----- Study text

The law requires firms with 50 or more "full-time equivalent workers" to offer
health plans to employees who work more than 30 hours a week. (The law says
"equivalent" because two 15 hour a week workers equal one full-time worker.)
Employers that pass the 50-employee threshold and don't offer insurance face a
$2,000 penalty for each uncovered worker beyond 30 employees. So by hiring the
50th worker, the firm pays a penalty on the previous 20 as well.
These employment cliffs are especially perverse economic incentives.
Thousands of employers will face a $40,000 penalty if they dare expand and hire
a 50th worker. The law is effectively a $2,000 tax on each additional hire after
that, so to move to 60 workers costs $60,000.
A 2011 Hudson Institute study estimates that this insurance mandate will cost
the franchise industry $6.4 billion and put 3.2 million jobs "at risk." The
insurance mandate is so onerous for small firms that Stephen Caldeira, president
of the International Franchise Association, predicts that "Many stores will have
to cut worker hours out of necessity. It could be the difference between staying
in business or going out of business." The franchise association says the
average fast-food restaurant has profits of only about $50,000 to $100,000 and a
margin of about 3.5%.

----------

To do:
• A. Can you repeat the employer mandate text starting with "The law requires" and going on through "20 as well.", switching "penalty" to "fine"?
• B. Answer these from the employer mandate text:
(i) How many hours a week must employees work to be offered health plans under the law?
(ii) How many jobs does the 2011 Hudson Institute study put "at risk"?
(iii) What margin does the franchise association give for the average fast-food restaurant?

----- Data excerpts

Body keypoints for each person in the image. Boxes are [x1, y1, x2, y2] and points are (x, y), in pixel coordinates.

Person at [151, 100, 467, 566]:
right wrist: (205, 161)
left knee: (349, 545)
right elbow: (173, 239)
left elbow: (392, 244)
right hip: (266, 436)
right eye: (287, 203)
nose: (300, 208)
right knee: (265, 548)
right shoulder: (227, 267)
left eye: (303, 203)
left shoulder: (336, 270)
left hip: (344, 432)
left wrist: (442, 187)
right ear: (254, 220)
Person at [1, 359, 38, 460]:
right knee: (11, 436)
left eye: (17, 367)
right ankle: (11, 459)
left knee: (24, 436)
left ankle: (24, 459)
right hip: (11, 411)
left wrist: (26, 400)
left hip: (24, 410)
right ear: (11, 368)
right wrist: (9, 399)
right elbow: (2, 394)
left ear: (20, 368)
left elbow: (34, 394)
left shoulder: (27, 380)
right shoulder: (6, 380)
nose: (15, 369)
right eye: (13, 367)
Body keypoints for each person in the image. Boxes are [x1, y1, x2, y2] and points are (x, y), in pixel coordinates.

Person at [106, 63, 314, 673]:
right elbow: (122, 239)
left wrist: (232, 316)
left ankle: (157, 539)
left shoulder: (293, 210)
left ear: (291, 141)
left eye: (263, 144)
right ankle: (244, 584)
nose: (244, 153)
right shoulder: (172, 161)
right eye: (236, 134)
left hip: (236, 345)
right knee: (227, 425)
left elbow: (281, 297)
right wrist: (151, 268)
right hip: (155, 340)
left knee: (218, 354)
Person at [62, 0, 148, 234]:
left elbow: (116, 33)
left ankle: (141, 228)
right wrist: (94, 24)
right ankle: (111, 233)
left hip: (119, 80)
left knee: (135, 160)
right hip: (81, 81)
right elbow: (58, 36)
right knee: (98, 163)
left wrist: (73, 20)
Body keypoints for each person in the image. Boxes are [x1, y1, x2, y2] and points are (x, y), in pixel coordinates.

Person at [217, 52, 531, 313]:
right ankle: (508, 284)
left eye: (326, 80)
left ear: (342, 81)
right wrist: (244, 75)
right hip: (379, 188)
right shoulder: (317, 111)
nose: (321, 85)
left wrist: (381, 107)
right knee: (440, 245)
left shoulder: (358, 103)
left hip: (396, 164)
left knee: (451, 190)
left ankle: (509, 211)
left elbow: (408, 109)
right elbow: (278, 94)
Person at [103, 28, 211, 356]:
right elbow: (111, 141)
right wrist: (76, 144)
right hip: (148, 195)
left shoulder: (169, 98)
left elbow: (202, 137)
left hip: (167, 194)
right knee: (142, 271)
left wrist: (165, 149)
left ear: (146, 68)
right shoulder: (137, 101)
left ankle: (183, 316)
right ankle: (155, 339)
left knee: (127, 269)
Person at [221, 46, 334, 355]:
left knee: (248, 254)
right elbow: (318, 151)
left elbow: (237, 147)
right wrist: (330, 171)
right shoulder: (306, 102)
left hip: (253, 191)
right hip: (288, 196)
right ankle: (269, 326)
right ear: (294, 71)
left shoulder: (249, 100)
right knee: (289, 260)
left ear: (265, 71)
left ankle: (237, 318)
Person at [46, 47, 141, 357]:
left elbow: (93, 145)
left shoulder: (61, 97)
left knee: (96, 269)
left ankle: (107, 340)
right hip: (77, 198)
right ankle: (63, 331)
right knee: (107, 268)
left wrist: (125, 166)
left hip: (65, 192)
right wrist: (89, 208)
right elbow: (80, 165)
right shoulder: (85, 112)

----------

Answers to the exercise:
• A.
The law requires firms with 50 or more "full-time equivalent workers" to offer
health plans to employees who work more than 30 hours a week. (The law says
"equivalent" because two 15 hour a week workers equal one full-time worker.)
Employers that pass the 50-employee threshold and don't offer insurance face a
$2,000 fine for each uncovered worker beyond 30 employees. So by hiring the
50th worker, the firm pays a fine on the previous 20 as well.

• B.
(i) More than 30 hours a week.
(ii) 3.2 million jobs.
(iii) About 3.5%.